--- Supplied records ---

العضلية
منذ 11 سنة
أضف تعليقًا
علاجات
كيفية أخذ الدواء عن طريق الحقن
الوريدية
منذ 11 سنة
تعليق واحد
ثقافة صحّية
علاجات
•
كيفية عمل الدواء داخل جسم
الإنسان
* * *
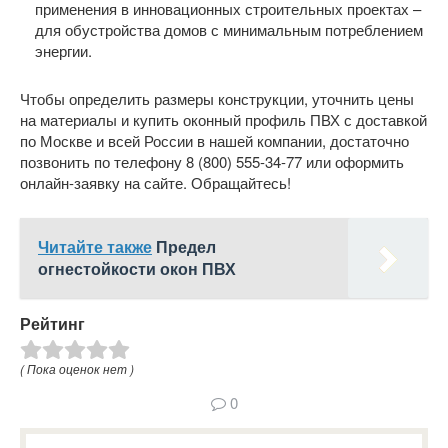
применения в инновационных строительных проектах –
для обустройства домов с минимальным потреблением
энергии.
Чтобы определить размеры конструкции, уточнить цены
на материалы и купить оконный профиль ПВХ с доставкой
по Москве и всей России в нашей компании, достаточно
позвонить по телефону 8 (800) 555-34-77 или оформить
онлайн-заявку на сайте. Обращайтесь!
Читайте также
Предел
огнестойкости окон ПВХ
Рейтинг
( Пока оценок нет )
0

--- About this exercise ---
Repeat the lines of the material from the line with "применения в инновационных" to the line with "по Москве и", including both of those lines, exactly as they appear.

--- Result for this exercise ---
применения в инновационных строительных проектах –
для обустройства домов с минимальным потреблением
энергии.
Чтобы определить размеры конструкции, уточнить цены
на материалы и купить оконный профиль ПВХ с доставкой
по Москве и всей России в нашей компании, достаточно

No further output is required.